Joshua headed back to plain facts. ’Last time they were afraid. Last time they listened to old men.’ He said it with breath-taking conviction, as though unaware that he was talking to one of the oldest living Israelites, ‘This time really IS different. This time they are ready to go. This time, just you are holding them back.’
And Moses knew it was true. And suddenly and with utter certainty he knew that he could not cross that river into that Promised Land, however big the bunches of grapes.
‘You are right, Joshua, I fear that Land – oh no, not what you are thinking,’ and he did not know how disparagingly he said that, and there was no Aaron to tell him. ‘I fear that moving there we will lose, we will forget, oh that there will not be the closeness to Yahweh.’
He looked at the hurt and utter incomprehension on Joshua’s face. Joshua, unbelievably resilient, fired back, ‘But we will take the Ark and the Tent with us! Yahweh will come too.’
Moses was silent for a long time. He sat looking at a small bush in the scrub land. In the end, a sense of awe started to creep over Joshua, compelling him back to respect for this exasperating old man.
Moses sat facing facts. The people had left Egypt for the Land, and he could not explain even to his lieutenant, and much less to the rest of them, how afraid he was that the soft living in the land would gradually come to make them preoccupied with huge bunches of grapes, and milk, and honey, and they would begin to seek these things alone, and not ask what they cost in terms of misplaced priorities. Moses himself could not continue to hold out against the certainties which Joshua saw, not only in this matter of going into the Land, but in any other of the now almost daily clashes between them. Nor would it be in any way right for Moses himself to cross the river and live in the Land. To do so would be, for him, death of the worst kind. He needed an explanation that Joshua could in some way understand.
‘I have sinned, Joshua,’ he said, ‘I have sinned, and Yahweh forbids me to cross into the Land. You will have to lead the people there – you will have to take over from me.’ Joshua looked stunned, and, having put it into words, Moses felt cold to the core. ‘We will celebrate one final Passover, and then …’
Moses ate the feast in one big group with his children and grand-children, and one great-grandchild, little Miriam, a dead-ringer for her great great aunt, who asked the question, ‘Tell me, great-grandfather, why are we eating this lamb?’ Moses launched into the story. Miriam would remember, and would tell her own grand-children, how the old man’s eyes sparkled as he told of the apparent impossibility of getting out of Egypt at all, then escape and then of the sickening discovery they were being followed, of the fording of the Reed Sea, of his sister dancing, and of manna and judges, and quail. ‘And you will remember this night, too,’ he ended, ‘How once again you eat with everything packed up around you, and with hope and with fear in your hearts, knowing that tomorrow you set off for the far, far on the side of a great river, starting a new adventure with Yahweh.’ That she remembered.

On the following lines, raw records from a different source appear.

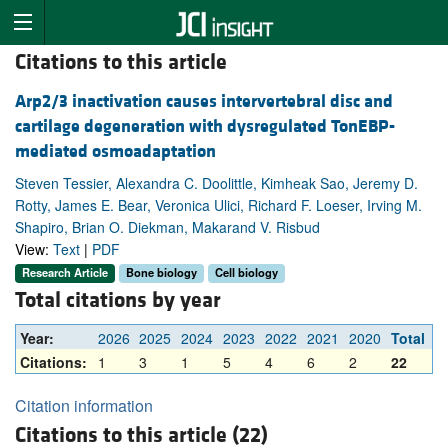
Citations to this article
Arp2/3 inactivation causes intervertebral disc and
cartilage degeneration with dysregulated TonEBP-
mediated osmoadaptation
Steven Tessier, Alexandra C. Doolittle, Kimheak Sao, Jeremy D.
Rotty, James E. Bear, Veronica Ulici, Richard F. Loeser, Irving M.
Shapiro, Brian O. Diekman, Makarand V. Risbud
View:
Text
|
PDF
Research Article
Bone biology
Cell biology
Total citations by year
Year:
2026
2025
2024
2023
2022
2021
2020
Total
Citations:
1
3
1
5
4
6
2
22
Citation information
Citations to this article (22)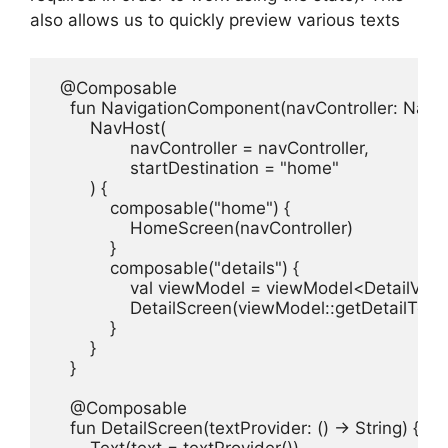
also allows us to quickly preview various texts
  @Composable

    fun NavigationComponent(navController: NavHos
        NavHost(

                navController = navController,

                startDestination = "home"

        ) {

            composable("home") {

                HomeScreen(navController)

            }

            composable("details") {

                val viewModel = viewModel<DetailVie
                DetailScreen(viewModel::getDetailText)

            }

        }

    }

    @Composable

    fun DetailScreen(textProvider: () -> String) {
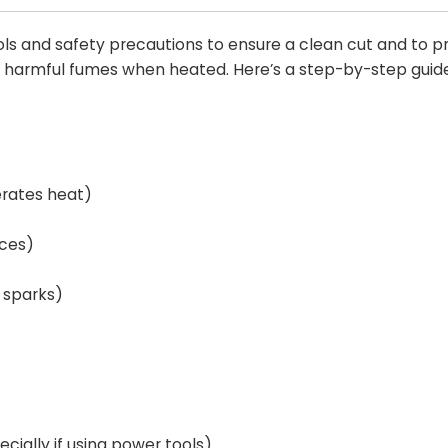
ools and safety precautions to ensure a clean cut and to p
e harmful fumes when heated. Here’s a step-by-step guide
erates heat)
aces)
o sparks)
cially if using power tools).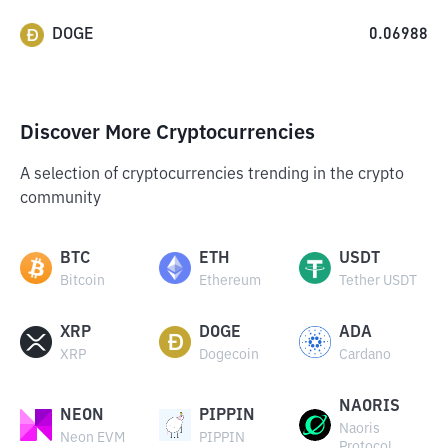
DOGE
0.06988
Discover More Cryptocurrencies
A selection of cryptocurrencies trending in the crypto
community
BTC
ETH
USDT
Bitcoin
Ethereum
Tether USDT
XRP
DOGE
ADA
XRP
Dogecoin
Cardano
NAORIS
NEON
PIPPIN
Naoris
Neon EVM
PIPPIN
Protocol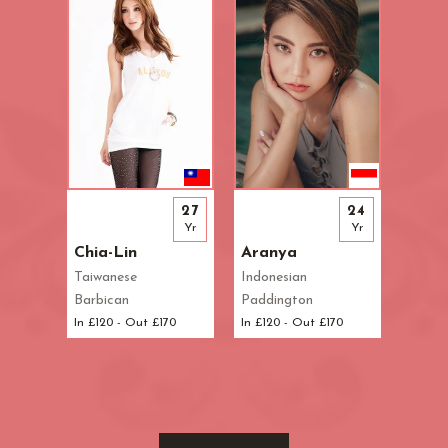
27
24
Yr
Yr
Chia-Lin
Aranya
Taiwanese
Indonesian
Barbican
Paddington
In £120 - Out £170
In £120 - Out £170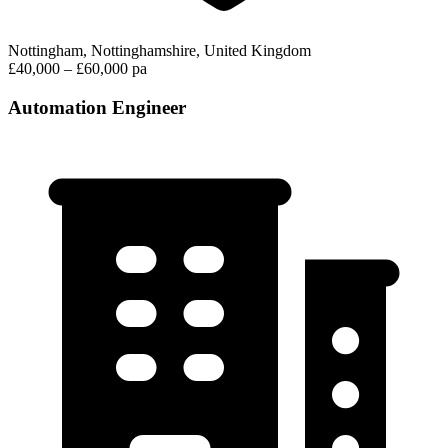
Nottingham, Nottinghamshire, United Kingdom
£40,000 – £60,000 pa
Automation Engineer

She did not remember, of course, how, when she had fallen asleep among the packages, he had sat gazing at her, until her father came, and lifted her sleeping up to his shoulder. She had not seen and could not have interpreted the half-pitying, half–guilty expressions on the faces of her parents. It was years later that she heard from others how the old man, with a face as blank as weathered wilderness rock, blessed his family one by one, and then each tribe in turn as they came past him.
It was only when he was sure he could no longer be seen Moses sat down and pulled his cloak over his head and wept: for the dangers his people would face, and for the loss of the privilege of leading them, and for utter loneliness.
In the evening his people camped in a place they had never seen before, and Joshua went from group to group talking of the hopes for the future until something of his certainty became part of their thoughts.
The Israelites comforted each other with words and with small kindnesses, but there was nobody to console or strengthen the old man sitting beside the small fire in the wilderness.